Surface rippling induced by periodic instabilities on a polymer surface
New results on ripple formation on polymer, coming from a theoretical and experimental collaboration between Laboratorio NEST of Scuola Normale Superiore, IMDEA in Madrid, Istituto Nazionale di Ottica of Consiglio Nazionale delle Ricerche in Pisa and Université Libre de Bruxelles were published on New Journal of Physics.

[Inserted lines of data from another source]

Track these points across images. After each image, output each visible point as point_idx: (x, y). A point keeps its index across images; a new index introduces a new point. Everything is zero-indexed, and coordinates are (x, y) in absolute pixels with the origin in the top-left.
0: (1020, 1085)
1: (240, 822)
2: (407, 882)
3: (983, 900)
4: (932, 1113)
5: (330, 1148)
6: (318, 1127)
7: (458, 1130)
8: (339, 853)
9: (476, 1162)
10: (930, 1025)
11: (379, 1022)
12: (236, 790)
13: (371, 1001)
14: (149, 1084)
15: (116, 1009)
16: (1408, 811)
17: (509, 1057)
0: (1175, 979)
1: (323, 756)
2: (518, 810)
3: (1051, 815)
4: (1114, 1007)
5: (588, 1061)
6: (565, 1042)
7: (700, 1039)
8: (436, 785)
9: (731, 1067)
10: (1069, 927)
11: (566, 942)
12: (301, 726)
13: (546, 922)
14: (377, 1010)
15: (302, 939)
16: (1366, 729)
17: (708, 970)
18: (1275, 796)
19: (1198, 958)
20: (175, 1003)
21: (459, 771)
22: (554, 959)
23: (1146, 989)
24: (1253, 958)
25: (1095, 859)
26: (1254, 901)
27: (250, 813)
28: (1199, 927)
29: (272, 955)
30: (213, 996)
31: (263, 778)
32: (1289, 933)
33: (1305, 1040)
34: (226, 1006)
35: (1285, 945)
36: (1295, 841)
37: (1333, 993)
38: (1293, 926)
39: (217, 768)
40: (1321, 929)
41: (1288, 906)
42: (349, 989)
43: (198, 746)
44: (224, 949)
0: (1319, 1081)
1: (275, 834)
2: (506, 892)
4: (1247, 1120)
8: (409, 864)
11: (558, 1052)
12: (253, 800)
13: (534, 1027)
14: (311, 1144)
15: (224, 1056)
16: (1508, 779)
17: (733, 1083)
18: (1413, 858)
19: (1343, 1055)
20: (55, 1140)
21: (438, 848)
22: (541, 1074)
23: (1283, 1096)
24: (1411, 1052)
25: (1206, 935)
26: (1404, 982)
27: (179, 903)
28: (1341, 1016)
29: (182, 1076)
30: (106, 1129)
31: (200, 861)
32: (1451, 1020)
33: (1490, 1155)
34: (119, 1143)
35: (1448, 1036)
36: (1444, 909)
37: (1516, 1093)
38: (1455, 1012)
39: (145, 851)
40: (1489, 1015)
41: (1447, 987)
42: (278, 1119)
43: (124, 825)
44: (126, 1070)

When the shear stress on a compliant surface exceeds the yield strength of the material, a periodic wrinkle pattern is often observed. This phenomenon has been also recognized at the nanometer scale on polymers, metals, ionic crystals and semiconductors. In those cases, the mechanical stress can be efficiently provided by a sharp indenter elastically driven at constant velocity along the surface. In the published paper Authors suggest that the formation of such surface ripples can be explained by the competition between the driving spring force and the plastic response of the substrate. In particular, they show how the ripples are expected to disappear when the indentation rate is below a critical value or, alternatively, when the sliding velocity or the lateral stiffness of the contact are too high. The model results are compared to atomic force microscopy experiments on a solvent-enriched polystyrene surface, where the rippling formation is enhanced at room temperature, compared to bulk melts. A similar approach could be employed to describe rippling phenomena on larger scales.